Pioneer Institute for Public Policy Research
- Founder: Lovett C. Peters
- Established: 1988
- Chair: Adam Portnoy
- Executive Director: Jim Stergios
- Budget: Revenue: $5.95 million Expenses: $4.69 million (FYE September 2024)
- Address: 185 Devonshire Street, Suite 1101, Boston, Massachusetts 02110
- Location: United States
- Website: pioneerinstitute.org

= Pioneer Institute =

Think tank in the USA

Pioneer Institute is a free-market think tank based in Boston, Massachusetts. The organization was founded in 1988 by Lovett C. Peters. Pioneer's stated mission is "to develop and communicate dynamic ideas that advance prosperity and a vibrant civic life in Massachusetts and beyond."

==Activities==
Pioneer conducts research in the area of education reform, including charter schools and standards-based education. Pioneer's educational reform work strongly influenced education changes in Massachusetts in the early 1990s. The Institute created a fellowship program to train charter school entrepreneurs, which in 2003 became a separate non-profit organization, the Building Excellent Schools Foundation, which trains charter operators around the nation.
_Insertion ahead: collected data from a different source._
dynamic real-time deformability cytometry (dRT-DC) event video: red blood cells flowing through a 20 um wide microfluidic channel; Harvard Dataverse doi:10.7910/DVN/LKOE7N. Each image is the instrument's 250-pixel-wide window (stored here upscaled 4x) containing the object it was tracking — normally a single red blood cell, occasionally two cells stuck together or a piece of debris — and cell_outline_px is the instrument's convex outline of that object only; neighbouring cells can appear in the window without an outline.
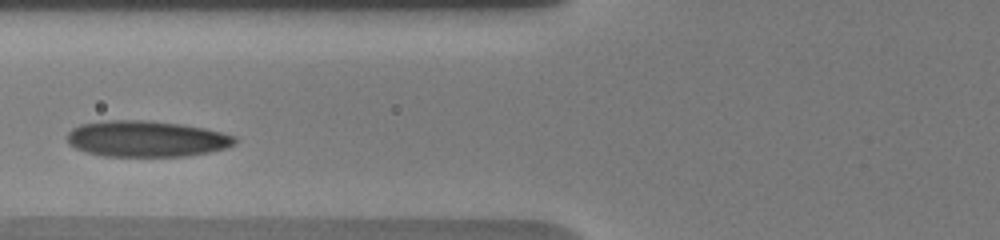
{"species": "human", "species_latin": "Homo sapiens", "temperature_condition": "warm", "stored_images_in_passage": 31, "camera_frame_rate_fps": 3000, "um_per_image_px": 0.085, "donor": {"sex": "male"}, "frame": {"image": 1, "passage_image": 3, "time_ms": 1.333, "image_size_px": [1000, 240], "cell_outline_px": [[236, 144], [228, 148], [208, 152], [184, 156], [104, 156], [88, 152], [76, 148], [68, 144], [68, 132], [72, 128], [80, 124], [108, 120], [144, 120], [184, 124], [224, 132], [236, 136]], "centroid_in_image_um": [12.48, 11.79], "position_along_channel_um": 113.3, "area_um2": 35.43}}
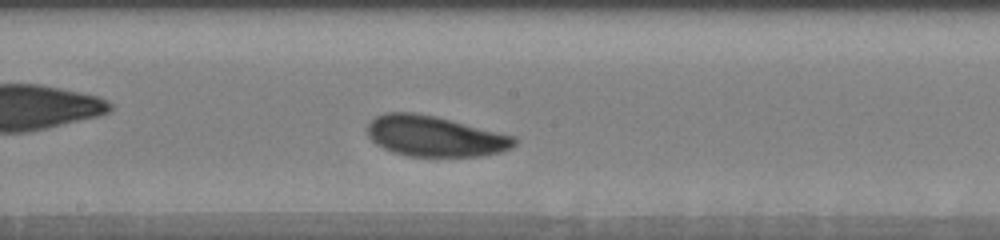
{"frame": {"image": 2, "passage_image": 11, "time_ms": 4.0, "image_size_px": [1000, 240], "cell_outline_px": [[516, 144], [512, 148], [500, 152], [484, 156], [408, 156], [392, 152], [376, 144], [368, 136], [368, 124], [376, 116], [384, 112], [412, 112], [436, 116], [516, 136]], "centroid_in_image_um": [36.98, 11.58], "position_along_channel_um": 211.2, "area_um2": 34.91}}
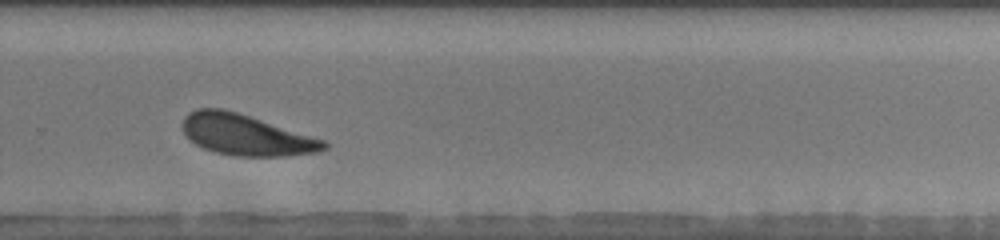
{"frame": {"image": 3, "passage_image": 19, "time_ms": 6.667, "image_size_px": [1000, 240], "cell_outline_px": [[328, 148], [320, 152], [288, 156], [232, 156], [216, 152], [204, 148], [196, 144], [184, 132], [180, 124], [184, 116], [188, 112], [196, 108], [224, 108], [324, 140], [328, 144]], "centroid_in_image_um": [20.88, 11.47], "position_along_channel_um": 308.9, "area_um2": 33.64}, "authors_computed_cell_mechanics": {"area_um2": 34.102, "velocity_mm_per_s": 3.6722, "shape_relaxation_time_tau1_ms": 1.7422, "shape_relaxation_time_tau2_ms": 7.4027, "deformation_change_tau1": 0.1087, "deformation_change_tau2": 0.1685}}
The Boston Globe wrote that the Pioneer Institute "has a national profile as the brains of the Common Core opposition." Former Massachusetts Senate President Tom Birmingham, a Democrat, joined the Pioneer Institute in 2015 as Distinguished Senior Fellow in Education.

The Institute also conducts research on healthcare policy, job and business creation, limited and effective state and local government, welfare reform, public pensions, public finance, and government transparency.